聴覚障害児では、語彙・文法形態素・統語構造が複雑になるほど獲得に時間を要します。複数の節を組み合わせる複文は、選択肢中で最も高次の統語能力です。

解説

聴覚障害があると、音声言語への偶発的な接触が少なく、助詞、活用、接続表現など聞こえにくい文法情報の学習に影響が出やすくなります。2語文は語彙結合の初期段階で、過去形など単一文内の形態文法、出来事を順に並べる順接談話、従属関係の理解・表出へと発達します。複文は二つ以上の節を接続し、原因・条件・時間などの関係を統語的に表すため、語彙、文法形態素、作動記憶、談話理解を統合する必要があります。
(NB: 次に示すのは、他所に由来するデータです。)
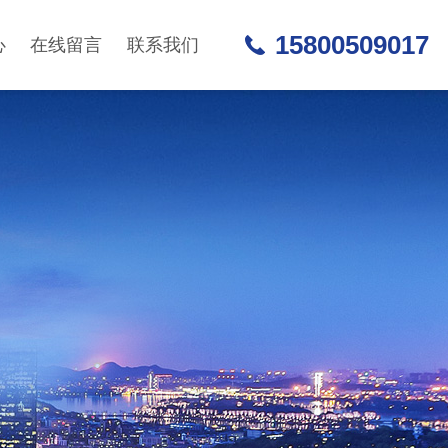
15800509017
心
在线留言
联系我们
このため獲得が遅れやすく、明示的な指導が必要となることがあります。補聴機器だけでなく、視覚的手掛かりと豊富な言語経験を早期から保障します。

選択肢の確認

1.複文は複数節と節間関係を統合する最も複雑な構造で、獲得が最も遅くなります。
2.従属構造も高次ですが、選択肢の包括的な複文能力より先に部分的に現れます。
3.過去形は時制を示す形態文法で、複文より早い段階です。
4.2語文は二つの内容語を結ぶ言語表出初期の語結合であり、複文より早く獲得されます。
5.順接談話は出来事を時間順に結ぶ段階で、複雑な節関係より先に発達します。

覚えるポイント

聴覚障害では聞き取りにくい助詞・語尾・接続詞と複雑統語に注意。単語数だけでなく節と節の関係を評価します。